On tire difficilement un homme de lui-même pour l’intéresser à la destinée de tout l’État, parce qu’il comprend mal l’influence que la destinée de l’État peut exercer sur son sort. Mais faut-il faire passer un chemin au bout de son domaine, il verra d’un premier coup d’oeil qu’il se rencontre un rapport entre cette petite affaire publique et ses plus grandes affaires privées, et il découvrira, sans qu’on le lui montre, le lien étroit qui unit ici l’intérêt particulier à l’intérêt général.

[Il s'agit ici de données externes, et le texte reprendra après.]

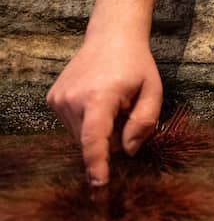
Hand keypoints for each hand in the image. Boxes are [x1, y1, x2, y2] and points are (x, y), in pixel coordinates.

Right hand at [46, 34, 162, 184]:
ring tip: (112, 102)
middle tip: (126, 109)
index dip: (97, 163)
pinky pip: (73, 125)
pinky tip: (98, 100)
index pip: (95, 138)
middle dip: (112, 136)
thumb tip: (127, 151)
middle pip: (92, 140)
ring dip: (99, 128)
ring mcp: (59, 99)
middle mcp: (73, 98)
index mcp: (100, 97)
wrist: (111, 37)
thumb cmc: (137, 65)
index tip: (99, 184)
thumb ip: (144, 123)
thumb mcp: (153, 91)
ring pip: (81, 135)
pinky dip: (88, 121)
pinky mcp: (52, 99)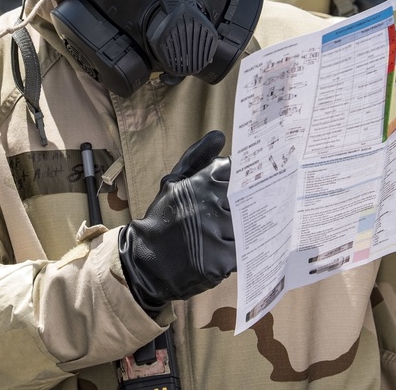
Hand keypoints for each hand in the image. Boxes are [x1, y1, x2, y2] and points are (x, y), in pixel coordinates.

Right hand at [118, 130, 234, 315]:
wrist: (147, 259)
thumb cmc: (164, 216)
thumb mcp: (175, 181)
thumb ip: (198, 157)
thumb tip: (219, 135)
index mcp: (201, 184)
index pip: (239, 175)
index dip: (245, 179)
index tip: (249, 183)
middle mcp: (210, 207)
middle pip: (248, 202)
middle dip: (248, 206)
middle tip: (245, 212)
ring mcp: (216, 235)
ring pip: (246, 228)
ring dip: (242, 231)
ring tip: (226, 234)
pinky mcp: (220, 261)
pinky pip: (241, 252)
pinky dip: (236, 252)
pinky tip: (222, 251)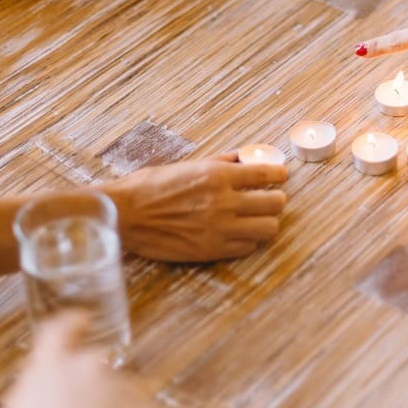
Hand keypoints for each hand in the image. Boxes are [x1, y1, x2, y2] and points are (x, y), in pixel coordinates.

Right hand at [114, 154, 287, 261]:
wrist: (126, 214)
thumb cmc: (152, 186)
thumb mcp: (188, 165)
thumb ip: (221, 162)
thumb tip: (243, 157)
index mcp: (218, 175)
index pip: (267, 174)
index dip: (279, 174)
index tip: (280, 176)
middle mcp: (224, 201)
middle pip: (275, 203)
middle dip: (276, 199)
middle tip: (270, 198)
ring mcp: (220, 228)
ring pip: (268, 228)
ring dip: (266, 221)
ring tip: (257, 218)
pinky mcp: (212, 250)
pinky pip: (247, 247)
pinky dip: (247, 240)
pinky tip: (237, 233)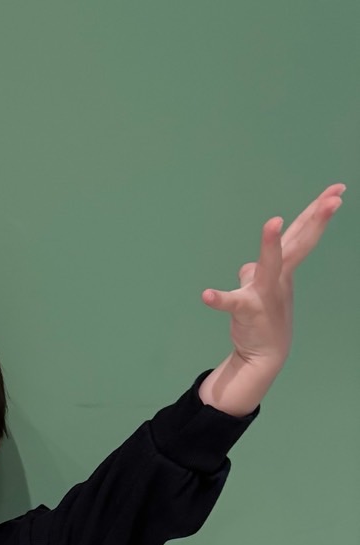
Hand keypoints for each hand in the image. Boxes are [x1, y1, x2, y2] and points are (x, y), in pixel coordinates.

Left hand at [201, 183, 345, 366]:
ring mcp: (264, 294)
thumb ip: (255, 272)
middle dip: (316, 219)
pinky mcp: (247, 311)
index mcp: (284, 269)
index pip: (302, 235)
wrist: (262, 355)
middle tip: (335, 197)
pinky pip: (232, 303)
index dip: (318, 211)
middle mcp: (278, 278)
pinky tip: (207, 296)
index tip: (337, 189)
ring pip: (270, 265)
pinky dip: (219, 300)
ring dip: (270, 245)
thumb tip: (247, 267)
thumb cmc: (264, 318)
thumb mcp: (261, 289)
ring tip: (273, 223)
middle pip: (298, 243)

C’est donc en chargeant les citoyens de l’administration des petites affaires, bien plus qu’en leur livrant le gouvernement des grandes, qu’on les intéresse au bien public et qu’on leur fait voir le besoin qu’ils ont sans cesse les uns des autres pour le produire. On peut, par une action d’éclat, captiver tout à coup la faveur d’un peuple ; mais, pour gagner l’amour et le respect de la population qui vous entoure, il faut une longue succession de petits services rendus, de bons offices obscurs, une habitude constante de bienveillance et une réputation bien établie de désintéressement.
Les libertés locales, qui font qu’un grand nombre de citoyens mettent du prix à l’affection de leurs voisins et de leurs proches, ramènent donc sans cesse les hommes les uns vers les autres, en dépit des instincts qui les séparent, et les forcent à s’entraider.